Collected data
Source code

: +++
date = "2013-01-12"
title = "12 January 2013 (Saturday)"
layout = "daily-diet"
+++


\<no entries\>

---

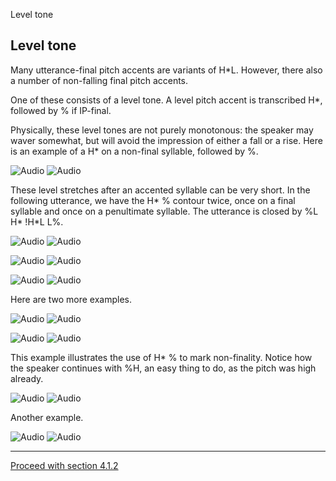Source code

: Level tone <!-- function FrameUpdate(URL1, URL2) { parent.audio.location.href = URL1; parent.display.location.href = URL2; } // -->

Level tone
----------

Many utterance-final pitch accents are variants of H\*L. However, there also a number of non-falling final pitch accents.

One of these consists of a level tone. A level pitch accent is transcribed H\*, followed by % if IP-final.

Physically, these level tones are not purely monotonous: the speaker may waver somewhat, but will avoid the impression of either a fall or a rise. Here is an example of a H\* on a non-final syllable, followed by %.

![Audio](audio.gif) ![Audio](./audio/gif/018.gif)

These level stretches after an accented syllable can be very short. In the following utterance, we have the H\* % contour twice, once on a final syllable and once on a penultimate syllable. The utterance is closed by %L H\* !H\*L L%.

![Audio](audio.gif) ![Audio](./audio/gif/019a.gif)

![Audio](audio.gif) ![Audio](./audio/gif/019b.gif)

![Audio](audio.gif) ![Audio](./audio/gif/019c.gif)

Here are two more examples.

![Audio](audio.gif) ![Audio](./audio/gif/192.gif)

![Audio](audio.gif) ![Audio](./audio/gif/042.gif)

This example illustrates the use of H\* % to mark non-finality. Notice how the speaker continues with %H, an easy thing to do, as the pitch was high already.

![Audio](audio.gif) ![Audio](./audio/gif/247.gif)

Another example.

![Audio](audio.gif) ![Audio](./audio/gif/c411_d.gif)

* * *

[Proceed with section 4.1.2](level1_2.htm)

- Work to be completed
Retype exactly the lines above, from the one with "This example illustrates" through the one with "[Proceed with section 4.1.2](level1_2.htm)", inclusive.

- Problem solution
This example illustrates the use of H\* % to mark non-finality. Notice how the speaker continues with %H, an easy thing to do, as the pitch was high already.

![Audio](audio.gif) ![Audio](./audio/gif/247.gif)

Another example.

![Audio](audio.gif) ![Audio](./audio/gif/c411_d.gif)

* * *

[Proceed with section 4.1.2](level1_2.htm)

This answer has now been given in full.